Google’s original logo designer reflects on a ‘bittersweet’ run
Google’s decision this week to make the most significant change yet to its iconic logo in 16 years set off a fury of responses online: 9,500 comments on Google’s blog post, countless tweets and articles for and against the redesign.
But arguably no one had a more personal reaction to the logo change than Ruth Kedar, thegraphic designer who created the original logo in 1999.
“I am the quote unquote mother of the previous child who has gone away and come back in a slightly modified form, so I’m adjusting to that,” Kedar said in a phone interview with Mashable on Wednesday.
She refuses to cast judgment on the design changes too quickly. “I’m still wrapping my head around it.”
While working as a teacher at Stanford in 1999, she met with two of the school’s students — Larry Page and Sergey Brin — who were building a new Internet search company and looking for some help designing a logo.
“It wasn’t a known brand. We were dealing with trying to make a dent and an impression that was at first sight very different than what was available then,” Kedar says of the goal for that original logo. “Play was important. Differentiation was important… Now we are seeing a completely new interpretation of that.”
This week Google ditched the serif typeface Kedar designed for its logo in 1999 and replaced it with a new typeface called Product Sans. The makeover is a thorough one: For the first time, the Google logo is animated. The range of colors is similar to earlier versions, but more vivid. And the lowercase “g” that appears as shorthand for the logo in tabs has been replaced by a more colorful uppercase “G.”
Unlike some in the media, however, Kedar was not surprised by Google’s decision to make major branding changes. If anything, she was surprised it took so long.
“I was expecting some changes after Alphabet,” Kedar says, referring to Google’s decision last month to restructure and create a new parent company. “There have been a lot of changes in the company and the product line and technology and the media in which we display… So I’ve been surprised that they haven’t done something beforehand.”

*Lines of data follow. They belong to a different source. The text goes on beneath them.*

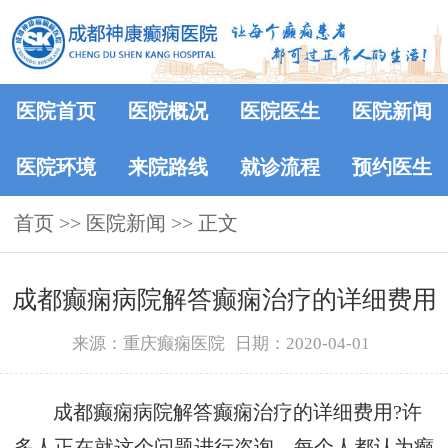
医院首页
医院概况
医院医生
医院新闻
医院环境
来院路线
就诊流程
预约医生
首页
>>
医院新闻
>> 正文
成都癫痫病院解答癫痫治疗的详细费用
来源：重庆癫痫医院
日期：2020-04-01
成都癫痫病院解答癫痫治疗的详细费用?许
多人正在就这个问题进行咨询。每个人都认为癫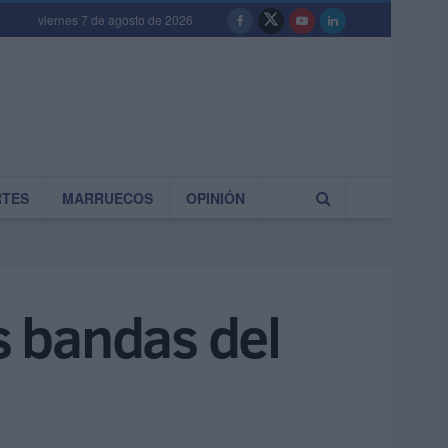
viernes 7 de agosto de 2026
RTES
MARRUECOS
OPINIÓN
s bandas del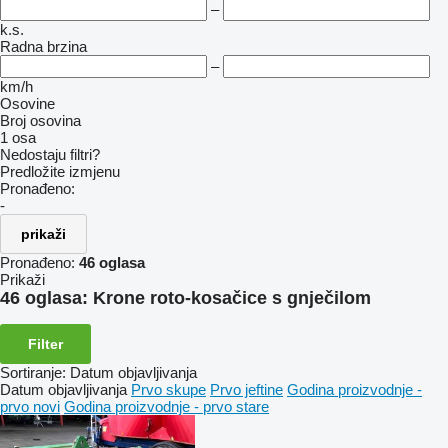
–
k.s.
Radna brzina
–
km/h
Osovine
Broj osovina
1 osa
Nedostaju filtri?
Predložite izmjenu
Pronađeno:
-
prikaži
Pronađeno:
46 oglasa
Prikaži
46 oglasa:
Krone roto-kosačice s gnječilom
Filter
Sortiranje
:
Datum objavljivanja
Datum objavljivanja
Prvo skupe
Prvo jeftine
Godina proizvodnje -
prvo novi
Godina proizvodnje - prvo stare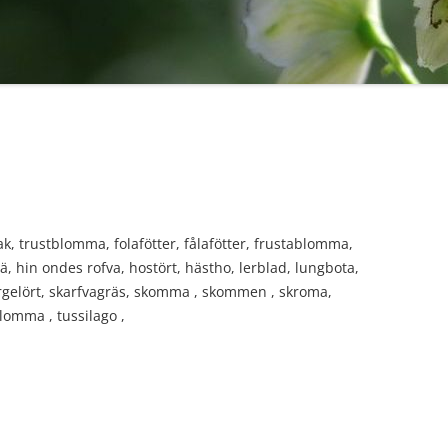
ak, trustblomma, folafötter, fålafötter, frustablomma,
hin ondes rofva, hostört, hästho, lerblad, lungbota,
gelört, skarfvagräs, skomma , skommen , skroma,
blomma , tussilago ,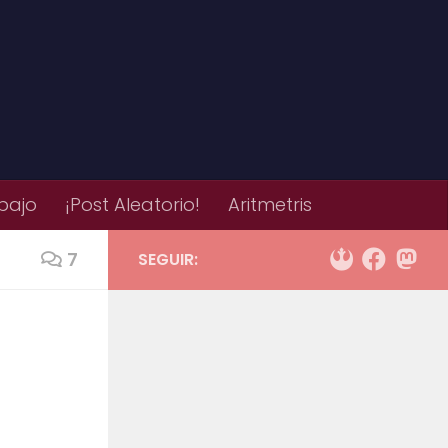
bajo
¡Post Aleatorio!
Aritmetris
7
SEGUIR: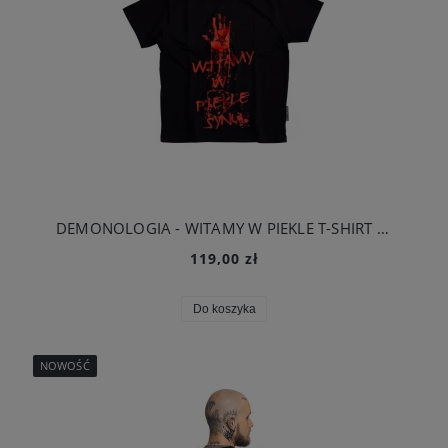
DEMONOLOGIA - WITAMY W PIEKLE T-SHIRT CZARNY
119,00 zł
Do koszyka
NOWOŚĆ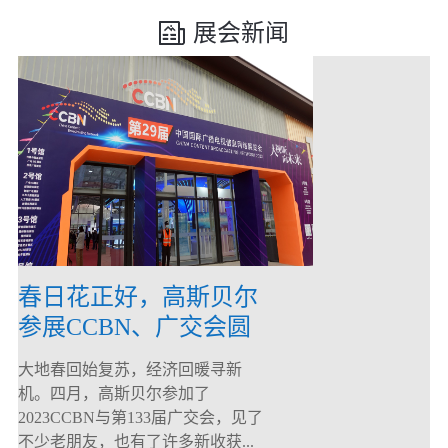
展会新闻
春日花正好，高斯贝尔
参展CCBN、广交会圆
满落幕！
大地春回始复苏，经济回暖寻新
机。四月，高斯贝尔参加了
2023CCBN与第133届广交会，见了
不少老朋友，也有了许多新收获...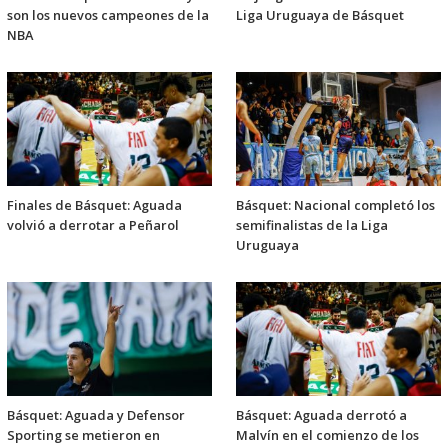
son los nuevos campeones de la
Liga Uruguaya de Básquet
NBA
Finales de Básquet: Aguada
Básquet: Nacional completó los
volvió a derrotar a Peñarol
semifinalistas de la Liga
Uruguaya
Básquet: Aguada y Defensor
Básquet: Aguada derrotó a
Sporting se metieron en
Malvín en el comienzo de los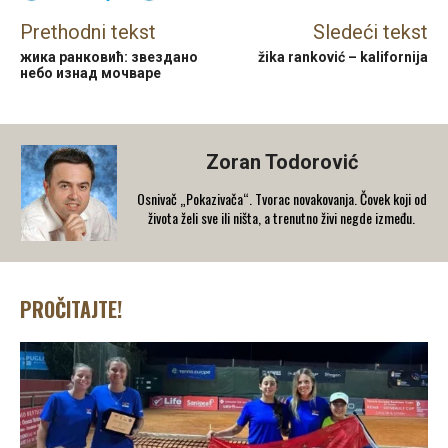
Prethodni tekst
Sledeći tekst
жика ранковић: звездано
žika ranković – kalifornija
небо изнад мочваре
Zoran Todorović
Osnivač „Pokazivača“. Tvorac novakovanja. Čovek koji od
života želi sve ili ništa, a trenutno živi negde između.
PROČITAJTE!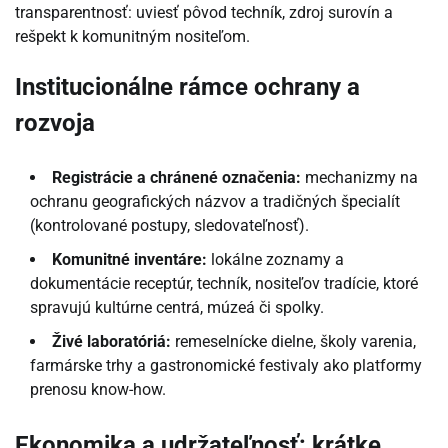
transparentnosť: uviesť pôvod techník, zdroj surovín a
rešpekt k komunitným nositeľom.
Institucionálne rámce ochrany a
rozvoja
Registrácie a chránené označenia:
mechanizmy na
ochranu geografických názvov a tradičných špecialít
(kontrolované postupy, sledovateľnosť).
Komunitné inventáre:
lokálne zoznamy a
dokumentácie receptúr, techník, nositeľov tradície, ktoré
spravujú kultúrne centrá, múzeá či spolky.
Živé laboratóriá:
remeselnícke dielne, školy varenia,
farmárske trhy a gastronomické festivaly ako platformy
prenosu know-how.
Ekonomika a udržateľnosť: krátke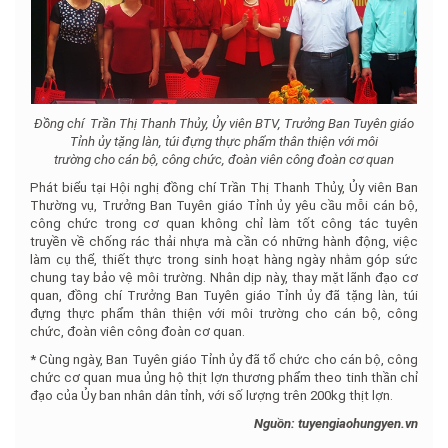
Đồng chí Trần Thị Thanh Thủy, Ủy viên BTV, Trưởng Ban Tuyên giáo
Tỉnh ủy tặng làn, túi đựng thực phẩm thân thiện với môi
trường cho cán bộ, công chức, đoàn viên công đoàn cơ quan
Phát biểu tại Hội nghị đồng chí Trần Thị Thanh Thủy, Ủy viên Ban
Thường vụ, Trưởng Ban Tuyên giáo Tỉnh ủy yêu cầu mỗi cán bộ,
công chức trong cơ quan không chỉ làm tốt công tác tuyên
truyền về chống rác thải nhựa mà cần có những hành động, việc
làm cụ thể, thiết thực trong sinh hoạt hàng ngày nhằm góp sức
chung tay bảo vệ môi trường. Nhân dịp này, thay mặt lãnh đạo cơ
quan, đồng chí Trưởng Ban Tuyên giáo Tỉnh ủy đã tặng làn, túi
đựng thực phẩm thân thiện với môi trường cho cán bộ, công
chức, đoàn viên công đoàn cơ quan.
* Cùng ngày, Ban Tuyên giáo Tỉnh ủy đã tổ chức cho cán bộ, công
chức cơ quan mua ủng hộ thịt lợn thương phẩm theo tinh thần chỉ
đạo của Ủy ban nhân dân tỉnh, với số lượng trên 200kg thịt lợn.
Nguồn: tuyengiaohungyen.vn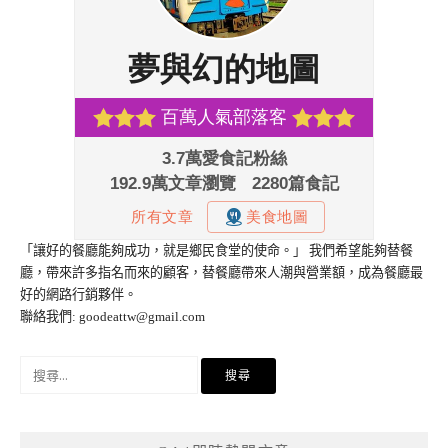
「讓好的餐廳能夠成功，就是鄉民食堂的使命。」 我們希望能夠替餐
廳，帶來許多指名而來的顧客，替餐廳帶來人潮與營業額，成為餐廳最
好的網路行銷夥伴。
聯絡我們:
goodeattw@gmail.com
搜
尋
關
鍵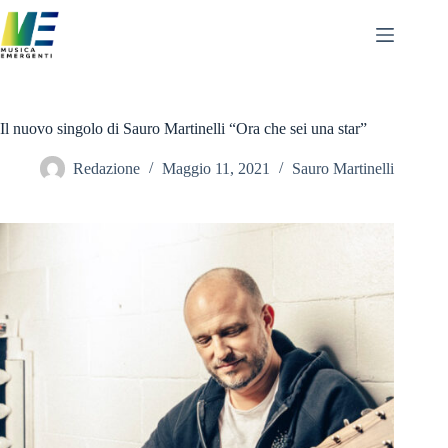
Salta
al
contenuto
Il nuovo singolo di Sauro Martinelli “Ora che sei una star”
Redazione
Maggio 11, 2021
Sauro Martinelli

Kedar’s association with what would become a world-famous brand helped as she set up her own design studio. “It got me to some level of notoriety and definitely has opened doors,” she says. Google’s logo change may result in a change to her personal brand as well. “People need to now refer to me as the FGLD — the former Google logo designer.”
Not that she’s complaining.
“My 15 minutes [of fame]were a little bit longer than that. When I did this design, nobody had thought that it would be what it has become,” she says. “Of course it’s always bittersweet when something of yours that perhaps was held in some ways is now held in a different way. But it’s a fantastic opportunity to move on.”
“Now I can make room for the next 15 minutes of fame.”